Antidepressant medications administered at the same time the stress hormones were administered prevented these changes.

OK, but instead of waiting until stress is at a point where it's doing damage...what about reducing stress from the source? What about taking on fewer responsibilities? Setting boundaries? Prioritizing sleep? Developing a support system, especially one outside of your work connections? Picking up a hobby? Not buying into the mentality that the harder you work and the less you sleep and the more e-mails you have...the better person you are?

I'm not arguing that the meds aren't a valuable tool. But I do know that people who push themselves to the point where they need medication to undo what stress has done have been out there for a long time pushing themselves before they finally admit maybe they need to do something about it. What about all the oxidative stress and aging and other physical damage that happened on the road to Prozac? We're able to measure some of the things we can reverse with medication...but I sure hope that doesn't leave us falsely reassured that everything we did to ourselves because we didn't want to relax a little bit more can be fixed when we get to that item on our "to do" list.

Murray F, Smith DW, Hutson PH. Chronic low dose corticosterone exposure decreased hippocampal cell proliferation, volume and induced anxiety and depression like behaviours in mice. Eur J Pharmacol. 2008 Mar 31;583(1):115-27.

Monday, March 3, 2008

Mania and free fatty acids

Plasma free fatty acids (primarily omega-3's) have gained much attention for their therapeutic potential in many psychiatric diagnoses--including depression, anxiety, obsessive-compulsive disorder, attention-deficit hyperactivity disorder, schizophrenia, post-traumatic stress disorder, and bipolar disorder. Now researchers are discovering that the level of these fatty acids in the blood may actually influence the symptom severity of these illnesses.

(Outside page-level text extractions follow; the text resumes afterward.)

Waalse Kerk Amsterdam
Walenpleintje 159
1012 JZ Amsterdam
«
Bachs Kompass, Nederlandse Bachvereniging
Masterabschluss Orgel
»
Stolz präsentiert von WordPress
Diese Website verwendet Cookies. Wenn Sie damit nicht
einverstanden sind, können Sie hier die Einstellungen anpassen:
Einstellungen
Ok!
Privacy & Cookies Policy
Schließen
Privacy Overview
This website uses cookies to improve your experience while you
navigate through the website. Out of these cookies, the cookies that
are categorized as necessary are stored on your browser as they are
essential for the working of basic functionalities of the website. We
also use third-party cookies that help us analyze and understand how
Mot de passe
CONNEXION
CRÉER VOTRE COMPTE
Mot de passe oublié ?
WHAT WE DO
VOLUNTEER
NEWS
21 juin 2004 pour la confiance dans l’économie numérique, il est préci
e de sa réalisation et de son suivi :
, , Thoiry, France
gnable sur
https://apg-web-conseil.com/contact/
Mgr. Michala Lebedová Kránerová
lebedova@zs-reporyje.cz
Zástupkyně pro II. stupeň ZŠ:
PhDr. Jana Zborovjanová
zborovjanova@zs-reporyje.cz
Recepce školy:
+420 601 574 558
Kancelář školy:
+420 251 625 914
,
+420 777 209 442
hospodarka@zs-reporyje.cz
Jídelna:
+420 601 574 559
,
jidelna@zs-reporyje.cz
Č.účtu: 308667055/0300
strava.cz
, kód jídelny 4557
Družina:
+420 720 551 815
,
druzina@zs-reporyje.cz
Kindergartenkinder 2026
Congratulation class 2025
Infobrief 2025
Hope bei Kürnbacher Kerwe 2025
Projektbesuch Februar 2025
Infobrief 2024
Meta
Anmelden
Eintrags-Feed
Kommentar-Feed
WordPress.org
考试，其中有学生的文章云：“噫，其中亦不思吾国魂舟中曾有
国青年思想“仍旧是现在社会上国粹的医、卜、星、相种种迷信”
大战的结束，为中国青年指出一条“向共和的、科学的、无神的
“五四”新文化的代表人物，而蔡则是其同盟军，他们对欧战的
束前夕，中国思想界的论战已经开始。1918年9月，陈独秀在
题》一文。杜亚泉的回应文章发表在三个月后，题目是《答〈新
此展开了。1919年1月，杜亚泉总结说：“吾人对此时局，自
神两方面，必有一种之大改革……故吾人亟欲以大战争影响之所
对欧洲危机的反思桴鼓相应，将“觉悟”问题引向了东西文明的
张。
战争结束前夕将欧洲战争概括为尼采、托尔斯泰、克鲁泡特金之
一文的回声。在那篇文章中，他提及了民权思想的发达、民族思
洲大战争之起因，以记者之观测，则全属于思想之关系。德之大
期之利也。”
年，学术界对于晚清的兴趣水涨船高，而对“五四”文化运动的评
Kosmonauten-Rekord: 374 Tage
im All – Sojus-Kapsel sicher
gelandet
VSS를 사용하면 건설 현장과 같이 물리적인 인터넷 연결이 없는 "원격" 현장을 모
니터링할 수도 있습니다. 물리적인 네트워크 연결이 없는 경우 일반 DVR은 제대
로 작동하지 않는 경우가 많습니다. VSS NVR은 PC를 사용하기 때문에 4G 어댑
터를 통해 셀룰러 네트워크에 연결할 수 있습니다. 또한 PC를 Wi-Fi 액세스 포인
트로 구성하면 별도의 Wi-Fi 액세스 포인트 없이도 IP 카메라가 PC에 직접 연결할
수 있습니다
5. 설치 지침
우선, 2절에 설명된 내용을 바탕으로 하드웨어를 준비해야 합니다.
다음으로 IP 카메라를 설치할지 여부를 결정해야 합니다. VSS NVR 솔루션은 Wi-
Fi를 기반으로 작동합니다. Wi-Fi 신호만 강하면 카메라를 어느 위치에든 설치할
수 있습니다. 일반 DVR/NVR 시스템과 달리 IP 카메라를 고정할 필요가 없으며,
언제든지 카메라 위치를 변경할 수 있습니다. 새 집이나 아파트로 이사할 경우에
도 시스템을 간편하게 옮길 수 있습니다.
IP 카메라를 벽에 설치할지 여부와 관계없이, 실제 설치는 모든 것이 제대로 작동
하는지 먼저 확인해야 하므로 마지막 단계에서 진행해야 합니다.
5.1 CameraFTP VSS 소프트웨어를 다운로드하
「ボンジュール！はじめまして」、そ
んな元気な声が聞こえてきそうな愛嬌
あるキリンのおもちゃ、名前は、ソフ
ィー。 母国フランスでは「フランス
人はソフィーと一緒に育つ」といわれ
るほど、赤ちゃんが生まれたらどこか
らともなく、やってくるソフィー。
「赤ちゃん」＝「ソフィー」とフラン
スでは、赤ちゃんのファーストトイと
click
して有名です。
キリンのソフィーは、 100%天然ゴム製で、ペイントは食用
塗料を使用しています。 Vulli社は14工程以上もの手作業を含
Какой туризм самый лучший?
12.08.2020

In this particular study, done in patients with bipolar disorder, medication-free patients who were seeking help for a manic episode had their blood tested for free fatty acid levels. These levels were compared to those in individuals who did not have bipolar disorder. In the manic individuals, the lower the levels of arachidonic acid (AA) or eicosapentaenoic acid (EPA), the worse the manic symptoms were. The greater the AA/EPA ratio, the worse the manic symptoms were.

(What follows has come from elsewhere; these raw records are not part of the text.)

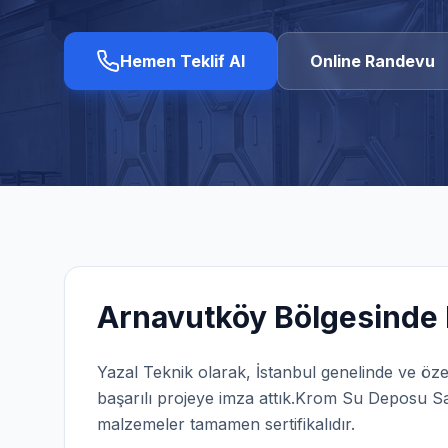
Hemen Teklif Al
Online Randevu
Arnavutköy
Bölgesinde 
Yazal Teknik olarak,
İstanbul
genelinde ve öze
başarılı projeye imza attık.
Krom Su Deposu Sat
malzemeler tamamen sertifikalıdır.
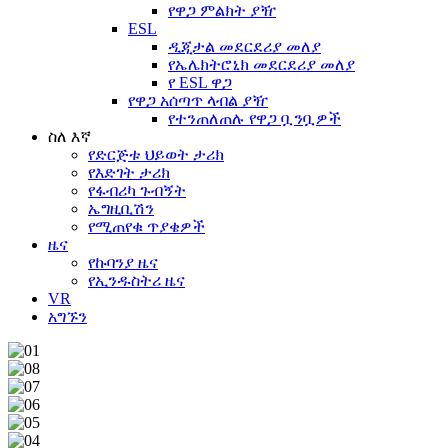
የዋጋ ምልክት ያዥ
ESL
ዲጂታል መደርደሪያ መለያ
የኤሌክትሮኒክ መደርደሪያ መለያ
የ ESL ዋጋ
የዋጋ አሰጣጥ ላብል ያዥ
የተንጠለጠሉ የዋጋ ቧንቧዎች
ስለ እኛ
የድርጅቱ ህይወት ታሪክ
የእድገት ታሪክ
የፋብሪካ ጉብኝት
ኤግዚቢሽን
የሚጠየቁ ጥያቄዎች
ዜና
የኩባንያ ዜና
የኢንዱስትሪ ዜና
VR
አግኙን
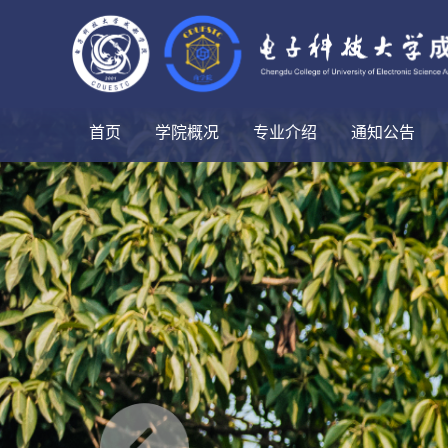
首页
学院概况
专业介绍
通知公告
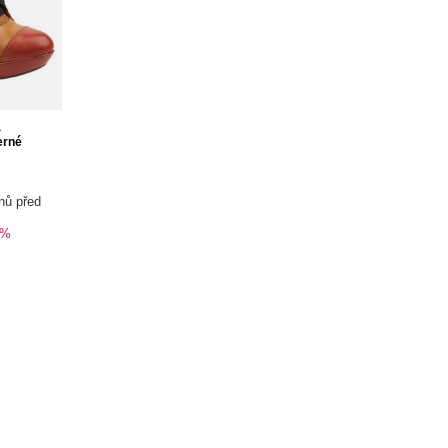
a
erné
nů před
0%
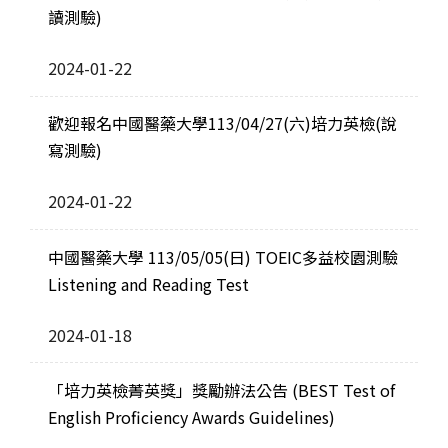
讀測驗)
2024-01-22
歡迎報名中國醫藥大學113/04/27(六)培力英檢(說
寫測驗)
2024-01-22
中國醫藥大學 113/05/05(日) TOEIC多益校園測驗
Listening and Reading Test
2024-01-18
「培力英檢菁英獎」獎勵辦法公告 (BEST Test of
English Proficiency Awards Guidelines)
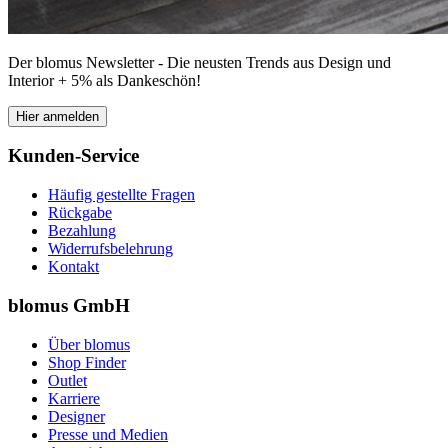
Der blomus Newsletter - Die neusten Trends aus Design und
Interior + 5% als Dankeschön!
Hier anmelden
Kunden-Service
Häufig gestellte Fragen
Rückgabe
Bezahlung
Widerrufsbelehrung
Kontakt
blomus GmbH
Über blomus
Shop Finder
Outlet
Karriere
Designer
Presse und Medien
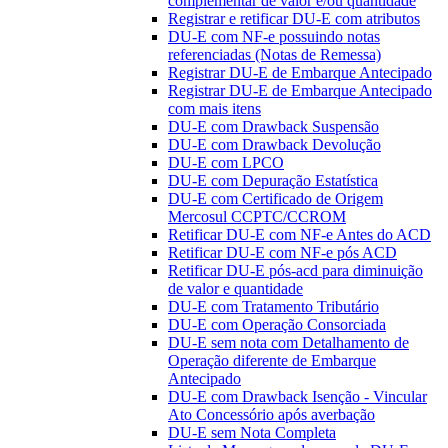
complementar de valor e/ou quantidade
Registrar e retificar DU-E com atributos
DU-E com NF-e possuindo notas
referenciadas (Notas de Remessa)
Registrar DU-E de Embarque Antecipado
Registrar DU-E de Embarque Antecipado
com mais itens
DU-E com Drawback Suspensão
DU-E com Drawback Devolução
DU-E com LPCO
DU-E com Depuração Estatística
DU-E com Certificado de Origem
Mercosul CCPTC/CCROM
Retificar DU-E com NF-e Antes do ACD
Retificar DU-E com NF-e pós ACD
Retificar DU-E pós-acd para diminuição
de valor e quantidade
DU-E com Tratamento Tributário
DU-E com Operação Consorciada
DU-E sem nota com Detalhamento de
Operação diferente de Embarque
Antecipado
DU-E com Drawback Isenção - Vincular
Ato Concessório após averbação
DU-E sem Nota Completa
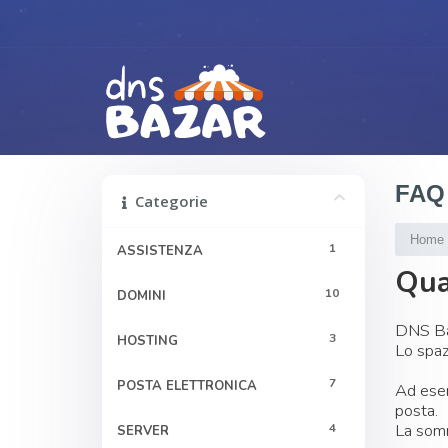
FAQ
Categorie
Home
1
ASSISTENZA
Qua
10
DOMINI
DNS Baz
3
HOSTING
Lo spaz
7
POSTA ELETTRONICA
Ad esem
posta.
La somm
4
SERVER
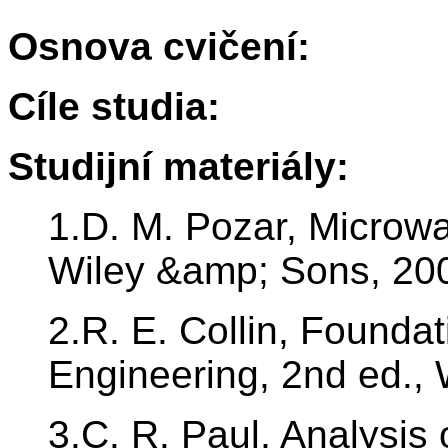
Osnova cvičení:
Cíle studia:
Studijní materiály:
1.D. M. Pozar, Microwa
Wiley &amp; Sons, 20
2.R. E. Collin, Founda
Engineering, 2nd ed.,
3.C. R. Paul, Analysis 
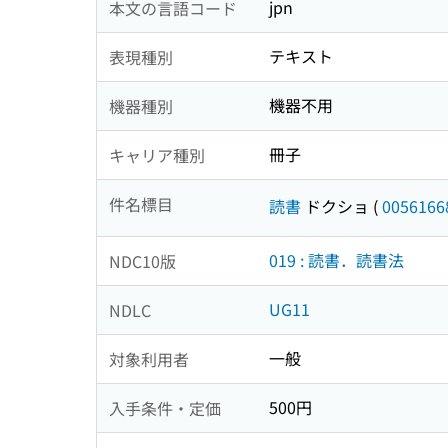
jpn
本文の言語コード
テキスト
表現種別
機器不用
機器種別
冊子
キャリア種別
件名標目
読書
ドクショ
(
0056166
019 : 読書．読書法
NDC10版
UG11
NDLC
一般
対象利用者
500円
入手条件・定価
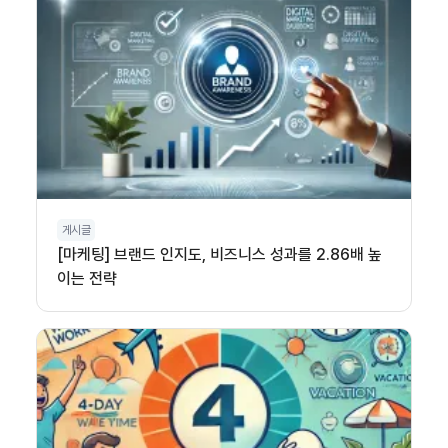
게시글
[마케팅] 브랜드 인지도, 비즈니스 성과를 2.86배 높
이는 전략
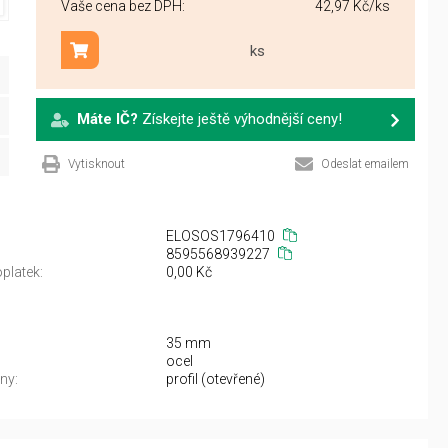
Vaše cena bez DPH:
42,97 Kč
/ks
ks
Přidat do košíku
Máte IČ?
Získejte ještě výhodnější ceny!
Vytisknout
Odeslat emailem
ELOSOS1796410
8595568939227
platek:
0,00 Kč
35 mm
ocel
ny:
profil (otevřené)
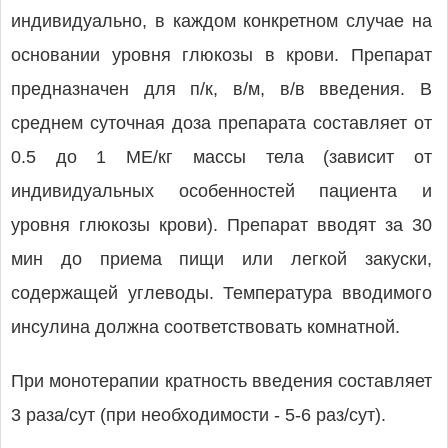
индивидуально, в каждом конкретном случае на
основании уровня глюкозы в крови. Препарат
предназначен для п/к, в/м, в/в введения. В
среднем суточная доза препарата составляет от
0.5 до 1 МЕ/кг массы тела (зависит от
индивидуальных особенностей пациента и
уровня глюкозы крови). Препарат вводят за 30
мин до приема пищи или легкой закуски,
содержащей углеводы. Температура вводимого
инсулина должна соответствовать комнатной.
При монотерапии кратность введения составляет
3 раза/сут (при необходимости - 5-6 раз/сут).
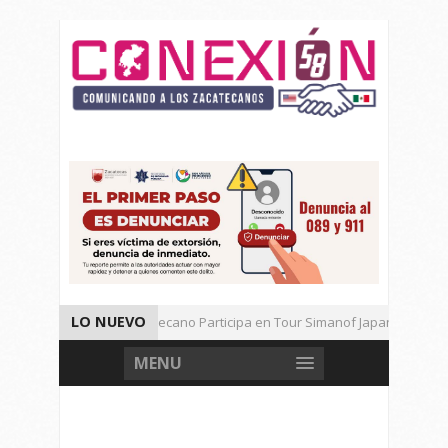
LO NUEVO
Universitario Zacatecano Participa en Tour Simanof Japan 2026
Implementa SAMA Estrategia de Reciclaje con Empresa PetStar
MENU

In plain English? While the diets of these individuals were not analyzed, it is well-established that a diet high in fish and omega-3's promotes good EPA levels. A diet high in meat and pro-inflammatory oils (those "S" and "C" oils I like to refer to), the higher the AA levels.

So...eat a lot of meat and processed foods with the wrong kinds of fat, and your bipolar disorder stability might pay the price. Focus on fish, flax, and nuts...and you might not need as many emergency room visits.

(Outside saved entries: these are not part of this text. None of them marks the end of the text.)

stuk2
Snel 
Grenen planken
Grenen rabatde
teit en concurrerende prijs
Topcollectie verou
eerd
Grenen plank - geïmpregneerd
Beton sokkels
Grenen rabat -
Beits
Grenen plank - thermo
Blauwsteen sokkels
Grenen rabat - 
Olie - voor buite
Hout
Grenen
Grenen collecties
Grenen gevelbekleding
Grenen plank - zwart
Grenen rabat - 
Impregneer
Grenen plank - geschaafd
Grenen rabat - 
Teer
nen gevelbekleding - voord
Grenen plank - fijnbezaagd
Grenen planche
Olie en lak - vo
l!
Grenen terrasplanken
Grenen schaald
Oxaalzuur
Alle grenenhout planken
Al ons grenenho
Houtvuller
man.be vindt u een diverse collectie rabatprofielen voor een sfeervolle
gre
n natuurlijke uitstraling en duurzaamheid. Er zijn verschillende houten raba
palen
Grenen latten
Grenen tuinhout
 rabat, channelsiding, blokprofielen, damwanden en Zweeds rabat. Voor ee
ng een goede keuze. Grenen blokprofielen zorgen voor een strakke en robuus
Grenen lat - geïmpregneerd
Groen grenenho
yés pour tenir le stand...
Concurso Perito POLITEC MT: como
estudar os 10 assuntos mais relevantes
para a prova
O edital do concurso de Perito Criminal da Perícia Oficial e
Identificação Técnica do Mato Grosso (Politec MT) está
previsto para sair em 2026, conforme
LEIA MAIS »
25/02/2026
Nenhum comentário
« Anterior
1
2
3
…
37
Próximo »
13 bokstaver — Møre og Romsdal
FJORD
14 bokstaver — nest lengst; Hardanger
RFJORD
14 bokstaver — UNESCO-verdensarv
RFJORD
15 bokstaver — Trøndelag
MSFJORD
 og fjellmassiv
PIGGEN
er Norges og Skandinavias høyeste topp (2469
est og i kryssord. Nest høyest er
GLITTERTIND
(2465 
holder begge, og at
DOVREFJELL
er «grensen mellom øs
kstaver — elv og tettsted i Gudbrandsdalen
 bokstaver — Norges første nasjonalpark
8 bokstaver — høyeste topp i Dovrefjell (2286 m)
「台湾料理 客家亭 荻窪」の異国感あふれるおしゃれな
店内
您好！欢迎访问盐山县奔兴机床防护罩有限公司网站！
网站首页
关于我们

It's kind of a catch-22. In working with bipolar disorder, it seems that the very foods that cause trouble are the very foods these individuals seem to crave. It can take a concerted effort to stay on track with nutrition. However...what I do notice is that if these individuals DO stick with the plan and pull their nervous systems back into balance, the cravings eventually lessen and appetites for healthier food begin to surface.

I've been in the presence of a client in the middle of her mania. At least from my shoes, on the outside looking in, knowing what danger her state put her in, I'd highly recommend making the effort and minimizing the manic episodes.


Sublette ME, Bosetti F, DeMar JC, Ma K, Bell JM, Fagin-Jones S, Russ MJ, Rapoport SI. Plasma free polyunsaturated fatty acid levels are associated with symptom severity in acute mania.Bipolar Disord. 2007 Nov;9(7):759-65.